2 The main function description of the proposed device is different from the predicate device. However, the performance test of proposed device has been conducted as same as the predicate device. The general control system of the proposed device has the same function as the power module, control feedback unit and microwave transmitting module of the predicate device; the peristaltic pump and the control system of the proposed device have the same function as the water circulation module of the predicate device. Therefore, the difference does not affect substantially equivalence.
8
3 The operational mode of the proposed device is different from the predicate device. The predicate device has three modes, and the main difference between these three modes is that timing method is countdown or forward timing, foot switch control or manual control, output is continuous or intermittent. The proposed device has three modes; continuous mode and foot mode. The different operational modes are designed to give users more operating options, and do not change the intended use and function of the device. Software verification has been conducted on the proposed device according to the FDA software guidance, and the test result proves the functions in each operational mode can be achieved. The difference does not raise a new risk.
VII Non-Clinical Testing
The proposed device and the predicate device are substantially equivalent in design concepts, technologies, which have been designed and tested in accordance with:
Electrical Safety:
-
IEC 60601-1:2005, IEC 60601-1:2005/AMD1:2012, IEC 60601-1:2005/AMD2:2020 Medical electrical equipment - Part 1: General requirements for basic safety and essential performance Electromagnetic Compatibility:
-
EN 60601-1-2: 2015+A1: 2021/ IEC 60601-1-2: 2014+AMD1:2020 Medical electrical equipment Part 1-2: General requirements for basic safety and essential performance - Collateral standard: Electromagnetic disturbance - Requirements and tests
Performance:
- IEC 60601-2-6: 2012, AMD1:2016 for use in conjunction with IEC 60601-1:2005 and with IEC 60601-1:2005, COR1:2006, COR2:2007, AMD1:2012 Medical electrical equipment - Part 2-6: Particular requirements for the basic safety and essential performance of microwave therapy equipment Software life-cycle:
-ANSI AAMI IEC 62304:2006/A1:2016 Medical device software life cycle processes [Including Amendment 1 (2016)]
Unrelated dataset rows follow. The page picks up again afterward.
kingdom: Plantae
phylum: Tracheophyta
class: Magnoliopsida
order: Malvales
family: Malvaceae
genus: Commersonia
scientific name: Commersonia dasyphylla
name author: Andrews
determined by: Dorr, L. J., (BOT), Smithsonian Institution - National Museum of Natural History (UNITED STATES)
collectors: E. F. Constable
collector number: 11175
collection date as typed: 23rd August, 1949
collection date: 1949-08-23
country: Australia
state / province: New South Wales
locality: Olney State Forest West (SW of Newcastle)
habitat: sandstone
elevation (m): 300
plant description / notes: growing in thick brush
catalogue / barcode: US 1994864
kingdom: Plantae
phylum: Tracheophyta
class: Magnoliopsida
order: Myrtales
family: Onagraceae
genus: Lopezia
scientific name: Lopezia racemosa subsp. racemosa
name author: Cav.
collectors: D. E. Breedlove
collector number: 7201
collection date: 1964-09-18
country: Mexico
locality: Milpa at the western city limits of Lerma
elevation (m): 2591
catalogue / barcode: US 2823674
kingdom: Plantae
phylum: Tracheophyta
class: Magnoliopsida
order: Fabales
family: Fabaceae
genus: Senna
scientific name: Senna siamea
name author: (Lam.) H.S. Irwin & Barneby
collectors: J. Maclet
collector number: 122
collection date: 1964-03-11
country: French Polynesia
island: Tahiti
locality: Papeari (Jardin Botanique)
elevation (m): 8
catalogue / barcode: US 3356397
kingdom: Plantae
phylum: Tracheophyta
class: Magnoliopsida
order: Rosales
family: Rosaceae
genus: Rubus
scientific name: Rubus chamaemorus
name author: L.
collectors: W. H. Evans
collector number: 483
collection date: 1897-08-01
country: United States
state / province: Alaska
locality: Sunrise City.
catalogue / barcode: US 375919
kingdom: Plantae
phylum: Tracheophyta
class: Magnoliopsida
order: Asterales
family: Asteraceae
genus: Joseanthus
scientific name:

- FDA Guidance: Content of Premarket Submissions for Device Software Functions.
Thermal Effects test and Temperature monitoring test:
- FDA Guidance: Premarket Notification (510(k)) Submissions for Electrosurgical Devices for General Surgery
VIII Clinical Testing
No clinical study is included in this submission.
IX Conclusion
The proposed device is equivalent with respect to the basic system design and function of the predicate device. The proposed device isn't the implants and high-risk device. And it doesn't have new intended purpose, new medical indication, new target population, or new intended user. The differences between the predicate device and proposed device do not raise new questions of safety or effectiveness. Based on the comparison and analysis above, the proposed device is determined to be substantially equivalent to the predicate device.